--- BEGIN Exercise inputs ---
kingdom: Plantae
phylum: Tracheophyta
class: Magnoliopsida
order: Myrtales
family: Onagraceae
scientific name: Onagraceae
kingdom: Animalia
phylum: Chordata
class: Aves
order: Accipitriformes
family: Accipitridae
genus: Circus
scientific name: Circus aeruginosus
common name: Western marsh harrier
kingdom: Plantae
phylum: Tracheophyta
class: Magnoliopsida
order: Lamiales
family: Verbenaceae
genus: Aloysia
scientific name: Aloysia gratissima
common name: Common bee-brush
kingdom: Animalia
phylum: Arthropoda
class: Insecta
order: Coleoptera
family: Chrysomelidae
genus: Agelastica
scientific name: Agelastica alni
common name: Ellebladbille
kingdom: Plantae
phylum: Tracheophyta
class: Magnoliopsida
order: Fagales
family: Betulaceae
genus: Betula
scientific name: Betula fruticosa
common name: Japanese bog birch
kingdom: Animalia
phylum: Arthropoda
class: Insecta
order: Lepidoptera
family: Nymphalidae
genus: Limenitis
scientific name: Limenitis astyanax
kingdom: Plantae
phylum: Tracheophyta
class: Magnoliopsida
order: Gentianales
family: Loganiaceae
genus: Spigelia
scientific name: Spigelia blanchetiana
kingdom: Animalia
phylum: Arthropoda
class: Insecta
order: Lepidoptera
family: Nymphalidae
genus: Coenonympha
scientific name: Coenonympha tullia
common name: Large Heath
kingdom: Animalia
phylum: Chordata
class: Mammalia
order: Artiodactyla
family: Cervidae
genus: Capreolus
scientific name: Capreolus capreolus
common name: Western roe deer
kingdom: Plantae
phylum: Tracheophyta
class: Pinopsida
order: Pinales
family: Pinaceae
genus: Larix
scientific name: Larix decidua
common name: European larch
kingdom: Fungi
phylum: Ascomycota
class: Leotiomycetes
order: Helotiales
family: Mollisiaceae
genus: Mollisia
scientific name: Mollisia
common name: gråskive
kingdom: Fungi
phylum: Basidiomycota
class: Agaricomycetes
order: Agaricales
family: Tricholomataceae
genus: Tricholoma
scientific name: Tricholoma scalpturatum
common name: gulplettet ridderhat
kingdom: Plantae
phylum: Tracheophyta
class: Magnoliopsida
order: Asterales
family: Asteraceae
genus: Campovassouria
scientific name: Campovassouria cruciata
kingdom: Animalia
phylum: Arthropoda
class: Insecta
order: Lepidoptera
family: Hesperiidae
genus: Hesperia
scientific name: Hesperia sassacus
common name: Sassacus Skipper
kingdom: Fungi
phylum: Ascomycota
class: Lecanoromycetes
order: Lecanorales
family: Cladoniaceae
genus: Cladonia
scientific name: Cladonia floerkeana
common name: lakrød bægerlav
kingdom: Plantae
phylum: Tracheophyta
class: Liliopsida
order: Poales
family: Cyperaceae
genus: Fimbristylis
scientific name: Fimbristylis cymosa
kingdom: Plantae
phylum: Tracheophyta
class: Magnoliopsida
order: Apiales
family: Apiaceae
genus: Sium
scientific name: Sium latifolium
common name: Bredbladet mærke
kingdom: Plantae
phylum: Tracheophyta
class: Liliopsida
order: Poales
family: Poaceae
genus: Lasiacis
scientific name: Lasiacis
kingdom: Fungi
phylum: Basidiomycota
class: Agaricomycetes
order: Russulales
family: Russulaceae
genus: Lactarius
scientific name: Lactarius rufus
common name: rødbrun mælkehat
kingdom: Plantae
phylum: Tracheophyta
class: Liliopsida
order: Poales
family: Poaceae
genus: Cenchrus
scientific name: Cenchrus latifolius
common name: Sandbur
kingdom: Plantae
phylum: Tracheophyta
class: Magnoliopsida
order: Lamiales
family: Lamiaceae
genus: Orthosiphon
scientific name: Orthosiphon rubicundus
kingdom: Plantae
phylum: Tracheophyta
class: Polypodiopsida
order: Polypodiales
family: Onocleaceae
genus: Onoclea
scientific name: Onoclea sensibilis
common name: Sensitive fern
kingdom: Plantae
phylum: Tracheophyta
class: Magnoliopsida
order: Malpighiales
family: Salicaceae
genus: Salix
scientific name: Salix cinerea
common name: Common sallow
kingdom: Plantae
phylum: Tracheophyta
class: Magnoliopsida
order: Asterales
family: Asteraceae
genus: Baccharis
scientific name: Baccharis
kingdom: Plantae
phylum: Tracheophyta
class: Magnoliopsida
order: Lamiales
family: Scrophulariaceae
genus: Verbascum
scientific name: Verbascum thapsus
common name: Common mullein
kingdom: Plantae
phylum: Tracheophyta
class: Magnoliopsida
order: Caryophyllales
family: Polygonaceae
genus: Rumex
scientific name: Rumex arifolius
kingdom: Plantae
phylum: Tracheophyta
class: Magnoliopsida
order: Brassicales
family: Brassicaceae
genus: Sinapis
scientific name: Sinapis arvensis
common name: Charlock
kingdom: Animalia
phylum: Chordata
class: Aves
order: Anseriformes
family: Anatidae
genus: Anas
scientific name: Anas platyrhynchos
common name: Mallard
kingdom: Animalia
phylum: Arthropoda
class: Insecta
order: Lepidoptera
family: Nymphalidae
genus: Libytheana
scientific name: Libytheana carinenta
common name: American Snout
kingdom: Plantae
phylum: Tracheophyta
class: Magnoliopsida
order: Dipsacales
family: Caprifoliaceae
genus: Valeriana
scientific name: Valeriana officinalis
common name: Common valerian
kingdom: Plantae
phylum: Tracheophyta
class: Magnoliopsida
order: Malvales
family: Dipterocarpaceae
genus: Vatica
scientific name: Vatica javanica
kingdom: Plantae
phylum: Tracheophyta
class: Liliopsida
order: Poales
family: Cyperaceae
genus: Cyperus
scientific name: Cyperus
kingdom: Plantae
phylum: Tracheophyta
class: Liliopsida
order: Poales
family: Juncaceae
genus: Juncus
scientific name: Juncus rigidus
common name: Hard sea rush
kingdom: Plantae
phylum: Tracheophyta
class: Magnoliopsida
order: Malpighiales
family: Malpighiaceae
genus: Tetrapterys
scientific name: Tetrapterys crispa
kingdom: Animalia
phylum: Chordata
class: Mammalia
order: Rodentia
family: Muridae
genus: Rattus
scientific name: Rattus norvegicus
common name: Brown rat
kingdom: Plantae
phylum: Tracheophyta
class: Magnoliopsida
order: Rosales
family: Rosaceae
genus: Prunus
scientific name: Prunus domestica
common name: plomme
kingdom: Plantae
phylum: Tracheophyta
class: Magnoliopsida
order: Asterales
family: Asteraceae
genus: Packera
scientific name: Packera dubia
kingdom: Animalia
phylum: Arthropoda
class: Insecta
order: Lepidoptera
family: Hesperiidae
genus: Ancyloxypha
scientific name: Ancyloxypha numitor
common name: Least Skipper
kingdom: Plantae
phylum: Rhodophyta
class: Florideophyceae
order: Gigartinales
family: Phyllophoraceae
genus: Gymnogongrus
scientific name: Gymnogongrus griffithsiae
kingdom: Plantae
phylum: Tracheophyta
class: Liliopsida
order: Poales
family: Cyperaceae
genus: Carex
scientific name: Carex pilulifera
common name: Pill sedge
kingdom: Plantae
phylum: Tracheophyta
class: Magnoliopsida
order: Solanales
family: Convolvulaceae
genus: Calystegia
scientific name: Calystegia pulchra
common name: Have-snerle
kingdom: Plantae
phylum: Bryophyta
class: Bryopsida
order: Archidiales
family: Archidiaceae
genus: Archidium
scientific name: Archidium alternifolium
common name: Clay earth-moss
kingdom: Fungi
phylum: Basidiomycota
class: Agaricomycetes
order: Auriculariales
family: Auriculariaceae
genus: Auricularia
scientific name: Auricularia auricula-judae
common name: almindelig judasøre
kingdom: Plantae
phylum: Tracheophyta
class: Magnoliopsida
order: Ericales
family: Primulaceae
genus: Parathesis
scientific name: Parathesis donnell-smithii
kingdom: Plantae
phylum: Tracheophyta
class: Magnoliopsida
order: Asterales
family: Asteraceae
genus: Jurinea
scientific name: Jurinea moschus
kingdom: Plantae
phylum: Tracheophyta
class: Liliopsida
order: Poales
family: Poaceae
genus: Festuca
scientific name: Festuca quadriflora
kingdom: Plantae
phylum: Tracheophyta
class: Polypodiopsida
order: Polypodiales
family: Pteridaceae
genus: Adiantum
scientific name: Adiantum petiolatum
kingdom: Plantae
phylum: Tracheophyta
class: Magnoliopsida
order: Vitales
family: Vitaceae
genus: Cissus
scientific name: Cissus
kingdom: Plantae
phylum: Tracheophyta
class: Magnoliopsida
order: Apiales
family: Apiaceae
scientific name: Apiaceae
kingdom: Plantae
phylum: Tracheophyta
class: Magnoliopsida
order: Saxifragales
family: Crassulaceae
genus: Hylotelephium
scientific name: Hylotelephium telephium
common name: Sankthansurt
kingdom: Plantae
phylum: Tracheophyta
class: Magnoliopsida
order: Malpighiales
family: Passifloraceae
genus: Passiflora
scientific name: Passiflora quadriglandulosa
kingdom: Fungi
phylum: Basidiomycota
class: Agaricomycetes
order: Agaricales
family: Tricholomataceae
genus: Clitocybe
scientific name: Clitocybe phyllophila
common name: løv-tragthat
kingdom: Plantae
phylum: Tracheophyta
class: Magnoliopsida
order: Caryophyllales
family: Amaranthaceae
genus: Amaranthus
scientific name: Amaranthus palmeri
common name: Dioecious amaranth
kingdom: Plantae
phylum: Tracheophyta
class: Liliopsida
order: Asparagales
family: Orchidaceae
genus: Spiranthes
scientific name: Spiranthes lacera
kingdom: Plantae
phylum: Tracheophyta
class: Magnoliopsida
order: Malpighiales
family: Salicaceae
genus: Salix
--- END Exercise inputs ---
Your task:
Copy the listing from the line containing "scientific name: Sium latifolium" up to and including the line containing "scientific name: Valeriana officinalis", reproducing each line without alteration.

Finished exercise:
scientific name: Sium latifolium
common name: Bredbladet mærke
kingdom: Plantae
phylum: Tracheophyta
class: Liliopsida
order: Poales
family: Poaceae
genus: Lasiacis
scientific name: Lasiacis
kingdom: Fungi
phylum: Basidiomycota
class: Agaricomycetes
order: Russulales
family: Russulaceae
genus: Lactarius
scientific name: Lactarius rufus
common name: rødbrun mælkehat
kingdom: Plantae
phylum: Tracheophyta
class: Liliopsida
order: Poales
family: Poaceae
genus: Cenchrus
scientific name: Cenchrus latifolius
common name: Sandbur
kingdom: Plantae
phylum: Tracheophyta
class: Magnoliopsida
order: Lamiales
family: Lamiaceae
genus: Orthosiphon
scientific name: Orthosiphon rubicundus
kingdom: Plantae
phylum: Tracheophyta
class: Polypodiopsida
order: Polypodiales
family: Onocleaceae
genus: Onoclea
scientific name: Onoclea sensibilis
common name: Sensitive fern
kingdom: Plantae
phylum: Tracheophyta
class: Magnoliopsida
order: Malpighiales
family: Salicaceae
genus: Salix
scientific name: Salix cinerea
common name: Common sallow
kingdom: Plantae
phylum: Tracheophyta
class: Magnoliopsida
order: Asterales
family: Asteraceae
genus: Baccharis
scientific name: Baccharis
kingdom: Plantae
phylum: Tracheophyta
class: Magnoliopsida
order: Lamiales
family: Scrophulariaceae
genus: Verbascum
scientific name: Verbascum thapsus
common name: Common mullein
kingdom: Plantae
phylum: Tracheophyta
class: Magnoliopsida
order: Caryophyllales
family: Polygonaceae
genus: Rumex
scientific name: Rumex arifolius
kingdom: Plantae
phylum: Tracheophyta
class: Magnoliopsida
order: Brassicales
family: Brassicaceae
genus: Sinapis
scientific name: Sinapis arvensis
common name: Charlock
kingdom: Animalia
phylum: Chordata
class: Aves
order: Anseriformes
family: Anatidae
genus: Anas
scientific name: Anas platyrhynchos
common name: Mallard
kingdom: Animalia
phylum: Arthropoda
class: Insecta
order: Lepidoptera
family: Nymphalidae
genus: Libytheana
scientific name: Libytheana carinenta
common name: American Snout
kingdom: Plantae
phylum: Tracheophyta
class: Magnoliopsida
order: Dipsacales
family: Caprifoliaceae
genus: Valeriana
scientific name: Valeriana officinalis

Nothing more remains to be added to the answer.